Of all the people who worked on Lady Gaga's "The Edge of Glory," only two are visible in the video: Gaga herself (wearing clothing from Gianni Versace's final collection), and the late saxophonist Clarence Clemons, who's hanging out on the steps of the building where the video was shot, playing his two broad, brassy solos.

It's entirely possible that a lot of Gaga's fans may not know who Clemons was, or what his presence on the song means — not just "there's an acoustic horn soloing in the middle of a song whose instrumentation is otherwise electronics," but the particular associations of this particular musician. (Clemons, who also played on a few other tracks on Born This Way, died June 18 after suffering a stroke a week earlier.)

Over the past 40 years, Clemons played with a lot of people, but most famously with Bruce Springsteen and the E Street Band. If you've heard a saxophone on one of their records, you've heard Clemons' particular sound: Springsteen nicknamed him "The Big Man." His most enduring feature with the group is the solo in "Jungleland"—there are a lot of fan videos of notable Clemons solos in that song. "To me, the sax is rock 'n' roll, even though electric guitars kind of pushed it aside for a while," Clemons said in an interview back in 1985. "I've felt that way since I heard King Curtis, way back on Coasters records."

King Curtis was a significant influence on Clemons' sound, and he isn't a terribly well-remembered name these days, but that's him playing on the original version of the Coasters' "Yakety Yak"—the solo that inspired Boots Randolph's "Yakety Sax," a.k.a. the Benny Hill theme. In his time, he was one of the most prominent examples of the tradition of pop saxophonists as honkers, bar-walkers, crowd-pleasing wailers. Curtis had some hits under his own name, too: here's a live performance of "Soul Serenade," circa 1970.

Clemons, like Curtis, mostly built his niche as a sideman, charged with bringing hugeness and brightness to other people's records, strolling into the spotlight for a minute and then stepping away. (In the '70s and early '80s, he blew his horn on a wide array of projects, often with the E Street Band—see, for instance, Ronnie Spector's 1977 cover of Billy Joel's "Say Goodbye to Hollywood.") He turns up in all sorts of unexpected places, including the first lineup of Ringo Starr's All-Star Band, with whom he played and sang Gary U.S. Bonds' "Quarter to Three" on tour in 1989.

Almost uniquely for a musician in his position in the past few decades, though, Clemons also carved out a significant top-billed career for himself. His first solo album was 1983's Rescue, credited to Clarence Clemons and the Red Bank Rockers—one of the few examples of a band whose named member isn't its singer (that was J.T. Bowen, who tears it up on this live performance of "Rock 'n' Roll DJ"). Two years later, Clemons scored his one real hit single under his own name (mostly as a vocalist), a duet with Jackson Browne called "You're a Friend of Mine."

The writers behind "You're a Friend of Mine," Narada Michael Walden and Jeffrey Cohen, were also responsible for the biggest hit Clemons played on in 1985: Aretha Franklin's "Freeway of Love," on which he's a featured soloist.

(It's not surprising that King Curtis's band often backed up Franklin; here they are tearing it up on "Dr. Feelgood" in 1971, a few months before Curtis's death.)

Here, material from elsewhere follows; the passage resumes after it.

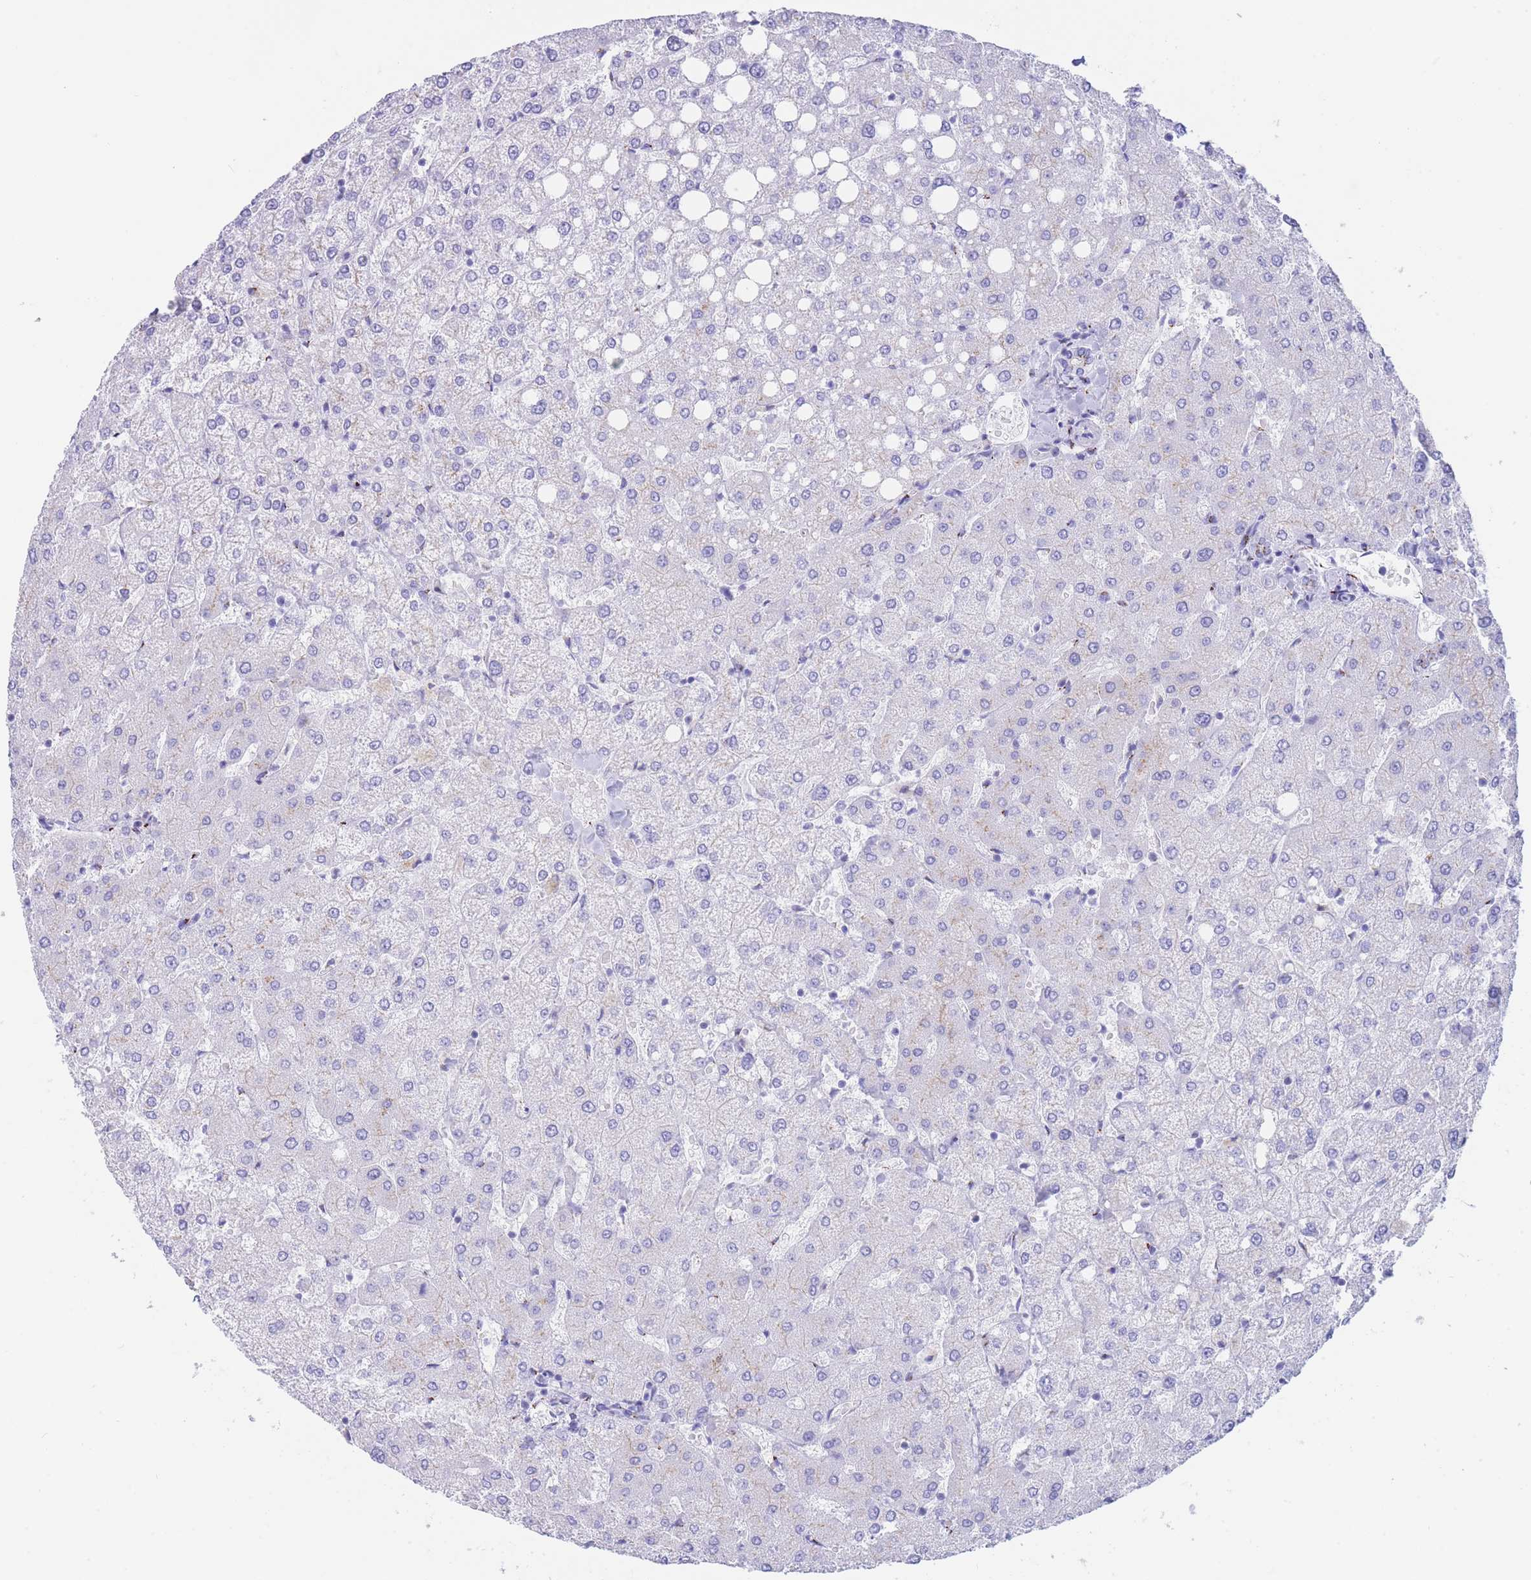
{"staining": {"intensity": "negative", "quantity": "none", "location": "none"}, "tissue": "liver", "cell_type": "Cholangiocytes", "image_type": "normal", "snomed": [{"axis": "morphology", "description": "Normal tissue, NOS"}, {"axis": "topography", "description": "Liver"}], "caption": "This is an immunohistochemistry (IHC) micrograph of unremarkable human liver. There is no expression in cholangiocytes.", "gene": "FAM3C", "patient": {"sex": "female", "age": 54}}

Both "You're a Friend of Mine" and "Freeway of Love" sound very much like products of their era—particularly thanks to their synthesizer sound, which is dated just as much as the one on "The Edge of Glory," and has roughly the same effect of unabashed cheesiness. But "cheesy" is just another way of saying "deliberately unsubtle when subtlety is an option."

Deliberate unsubtlety, in fact, is exactly what Clarence Clemons specialized in. His playing was strutting, romantic, painted in big slashing strokes; it rarely held back when it could throw all its weight forward. That's the effect Lady Gaga's going for with every aspect of "The Edge of Glory," which is essentially a power ballad juiced up with a last-dance-of-the-night groove. Clemons' solos are the rock 'n' roll in the song, a living connection to a tradition that dance music has all but lost. Gaga got to celebrate his particular glory with him while he was still here.